*Material to process*.
——

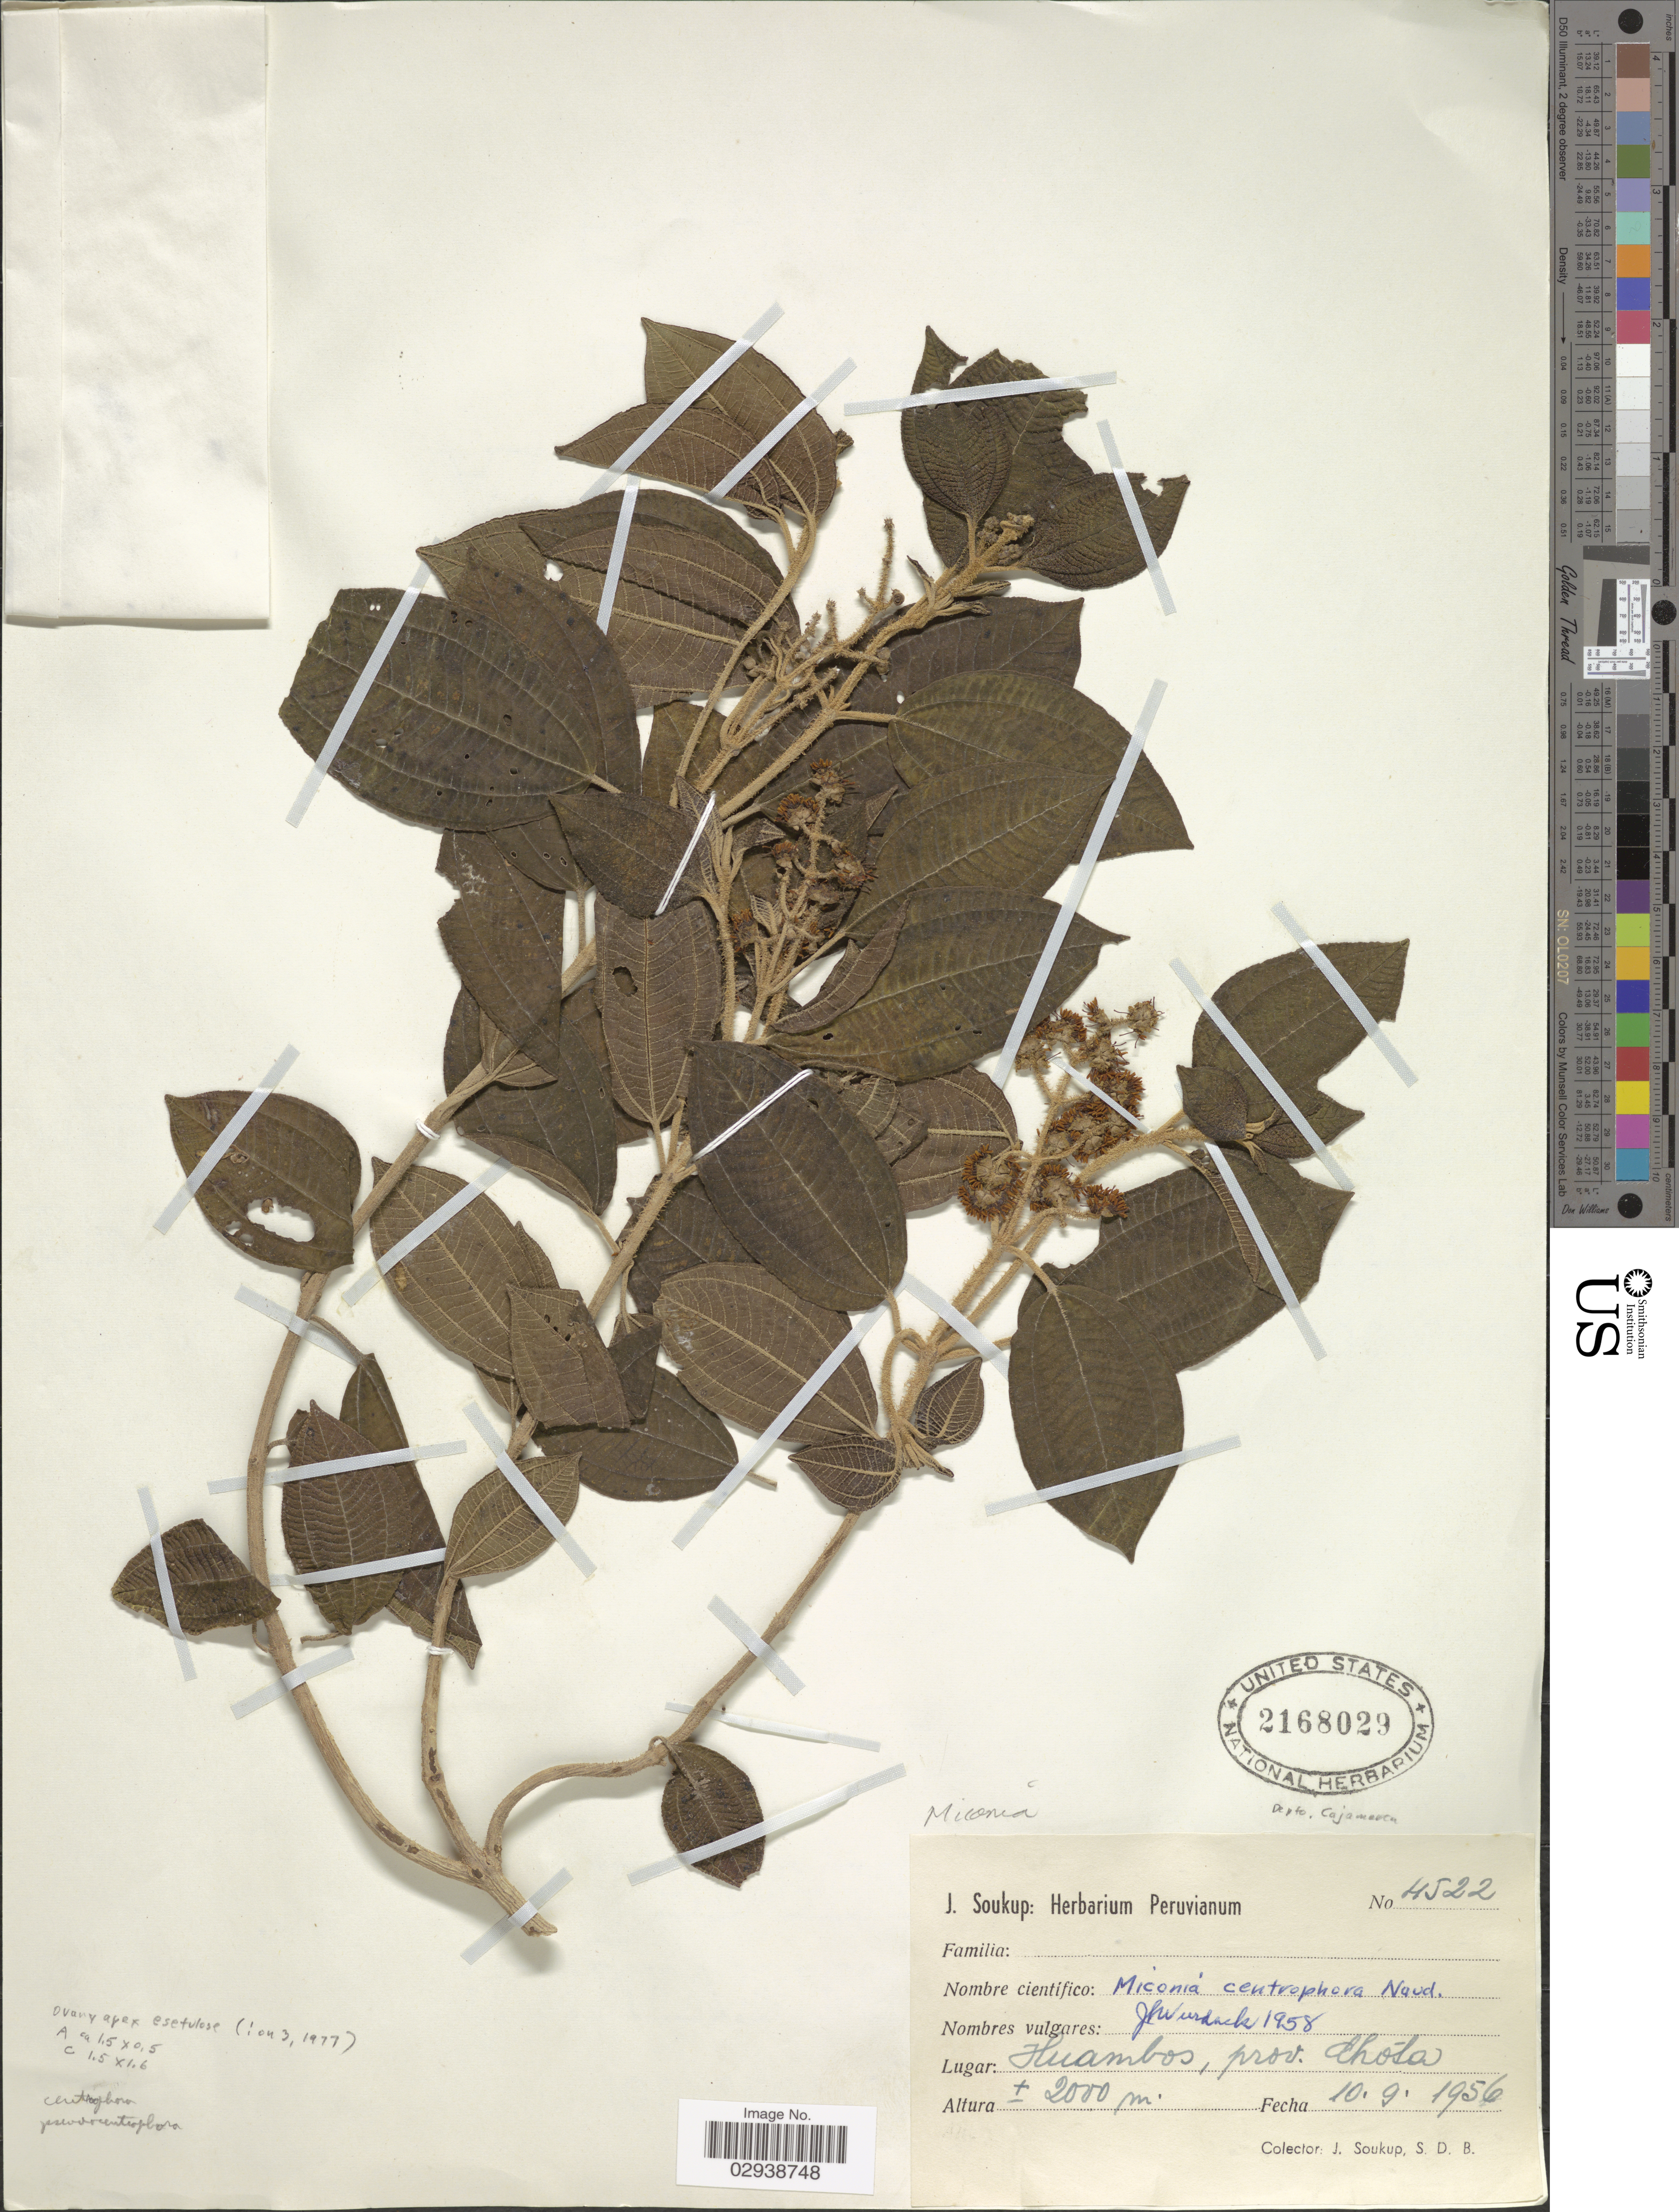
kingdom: Plantae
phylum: Tracheophyta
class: Magnoliopsida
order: Myrtales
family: Melastomataceae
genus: Miconia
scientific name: Miconia denticulata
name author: Naudin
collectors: J. Soukup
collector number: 4522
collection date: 1956-09-10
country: Peru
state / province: Cajamarca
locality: Huambos, prov. Chota.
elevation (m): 2000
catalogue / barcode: US 2168029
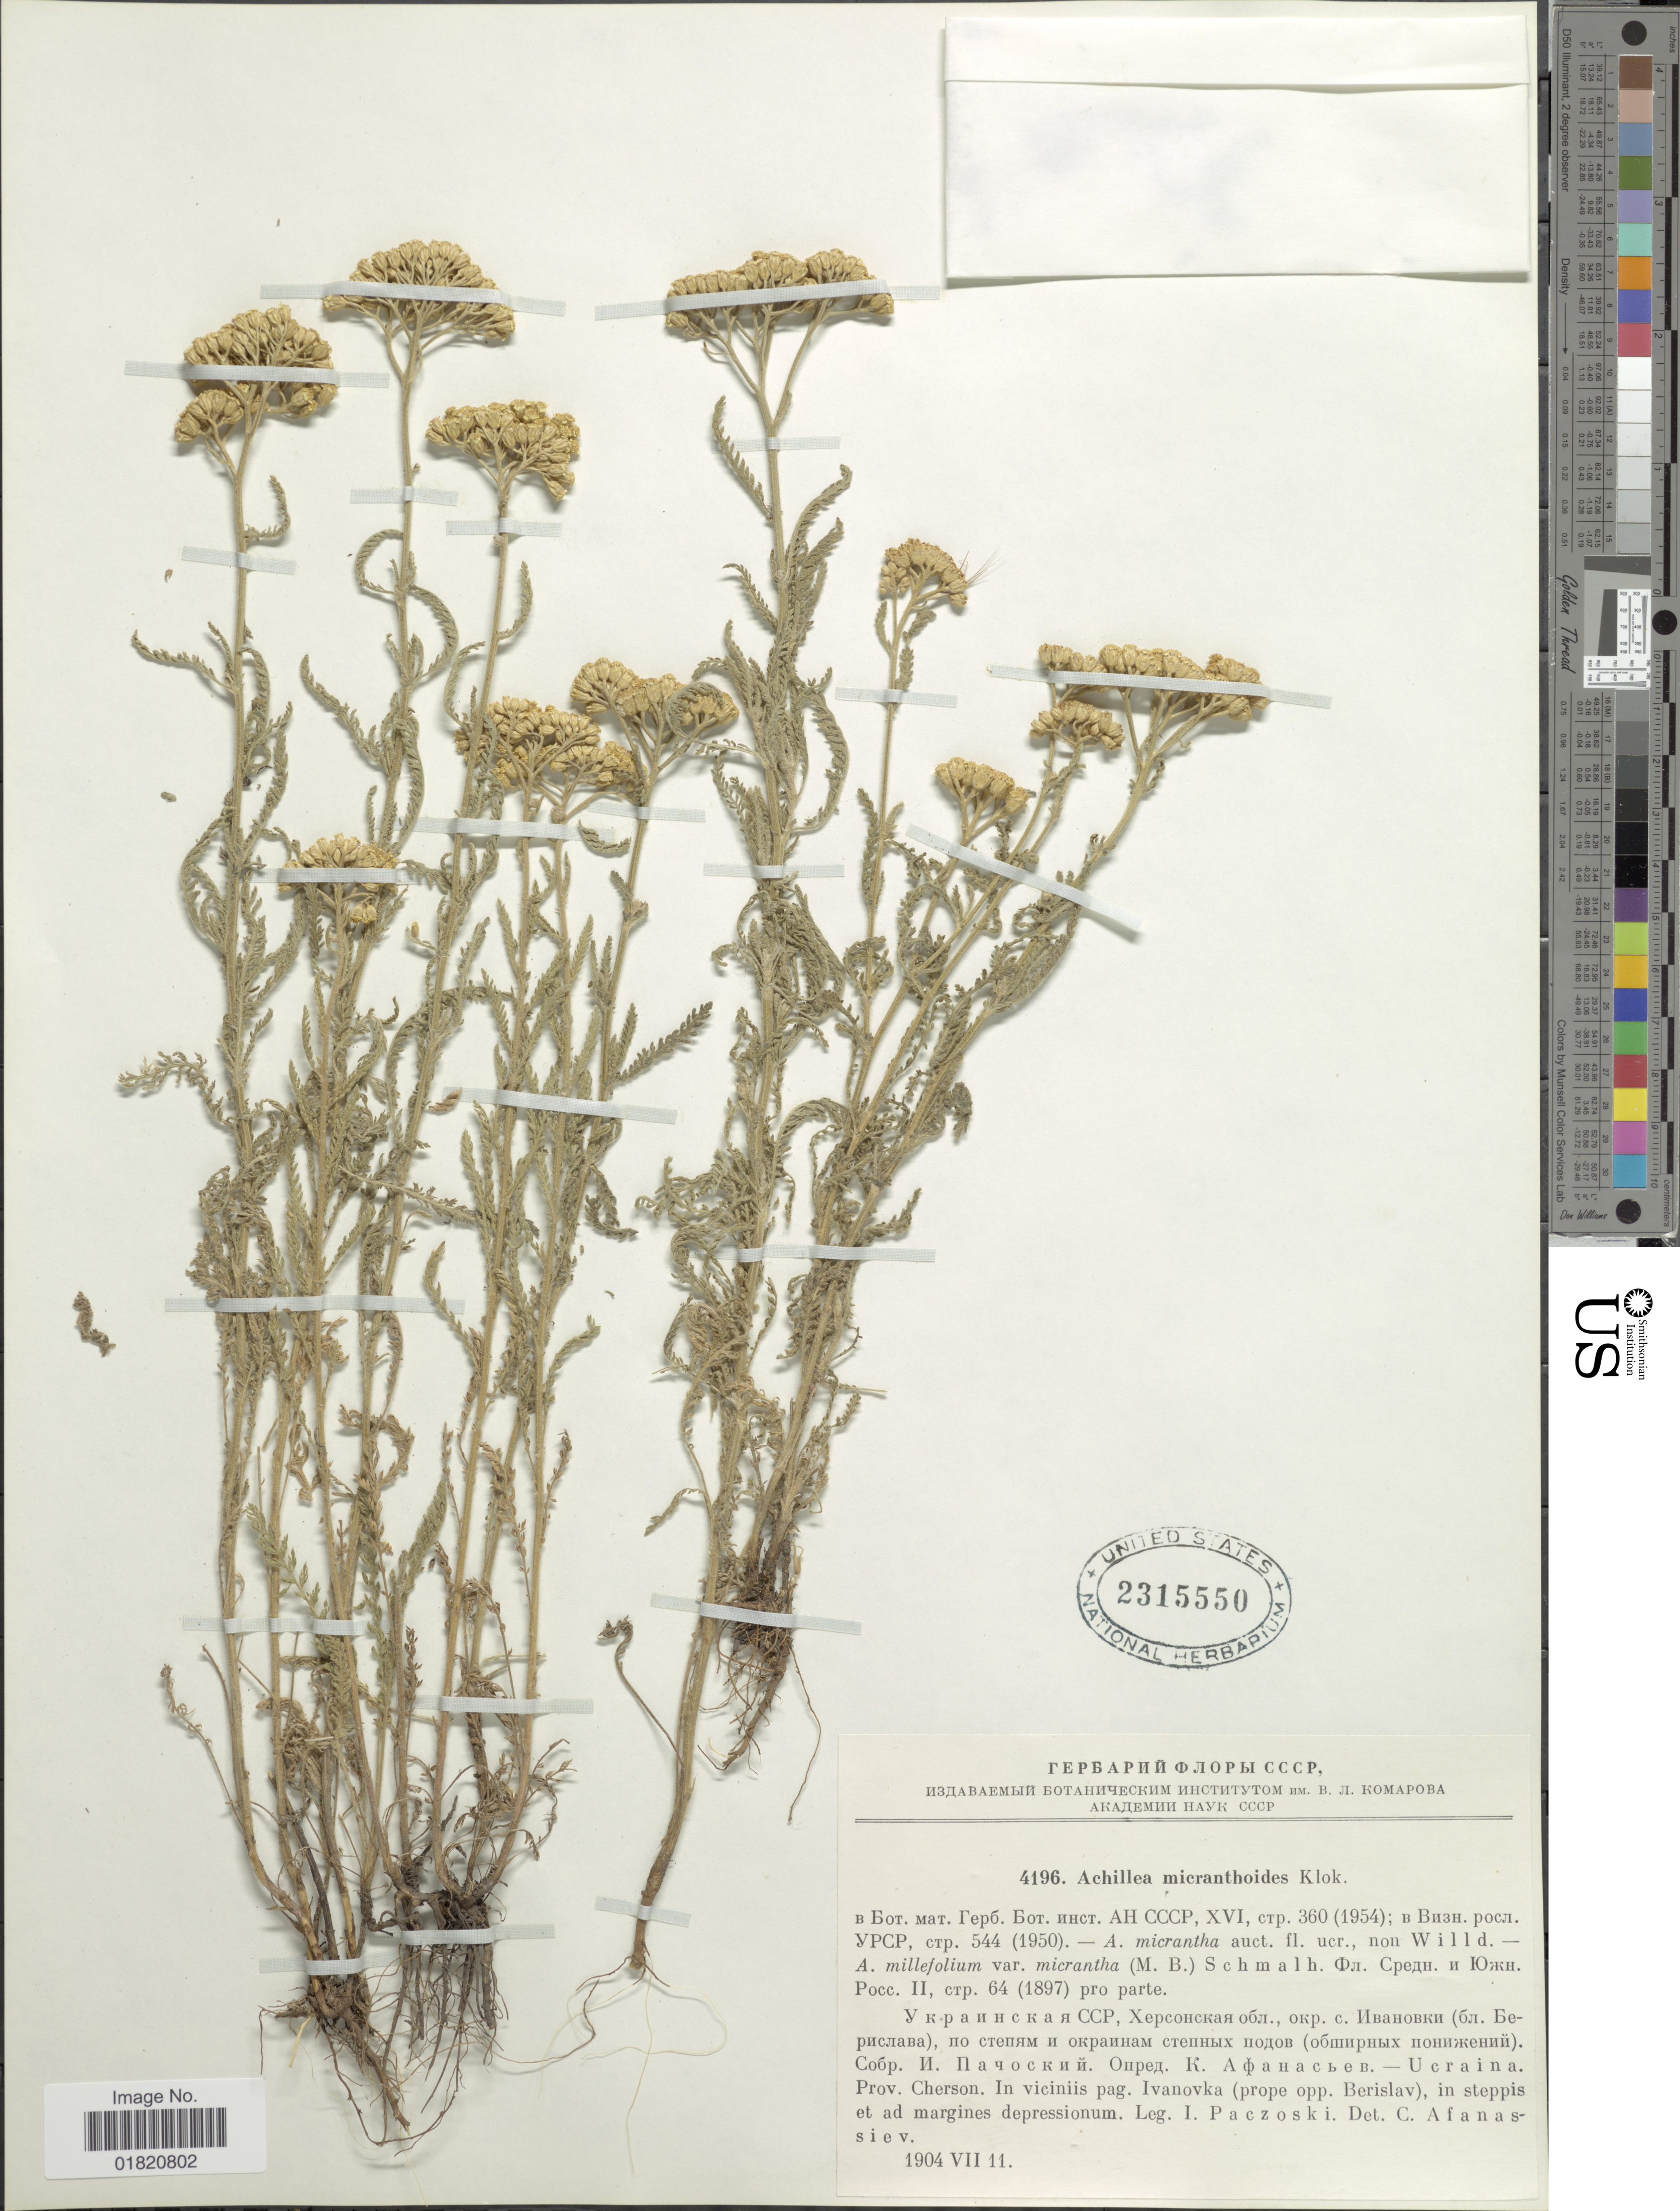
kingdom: Plantae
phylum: Tracheophyta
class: Magnoliopsida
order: Asterales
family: Asteraceae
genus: Achillea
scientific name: Achillea micranthoides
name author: Klokov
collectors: J. Paczoski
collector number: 4196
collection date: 1904-07-11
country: Ukraine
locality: Prov. Cherson. In viciniis pag. Ivanovka (prope opp. Berislav)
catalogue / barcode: US 2315550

——

*Written task*. Please copy all the lines above word for word, leaving out the pictures.

*Full output*.
kingdom: Plantae
phylum: Tracheophyta
class: Magnoliopsida
order: Myrtales
family: Melastomataceae
genus: Miconia
scientific name: Miconia denticulata
name author: Naudin
collectors: J. Soukup
collector number: 4522
collection date: 1956-09-10
country: Peru
state / province: Cajamarca
locality: Huambos, prov. Chota.
elevation (m): 2000
catalogue / barcode: US 2168029
kingdom: Plantae
phylum: Tracheophyta
class: Magnoliopsida
order: Asterales
family: Asteraceae
genus: Achillea
scientific name: Achillea micranthoides
name author: Klokov
collectors: J. Paczoski
collector number: 4196
collection date: 1904-07-11
country: Ukraine
locality: Prov. Cherson. In viciniis pag. Ivanovka (prope opp. Berislav)
catalogue / barcode: US 2315550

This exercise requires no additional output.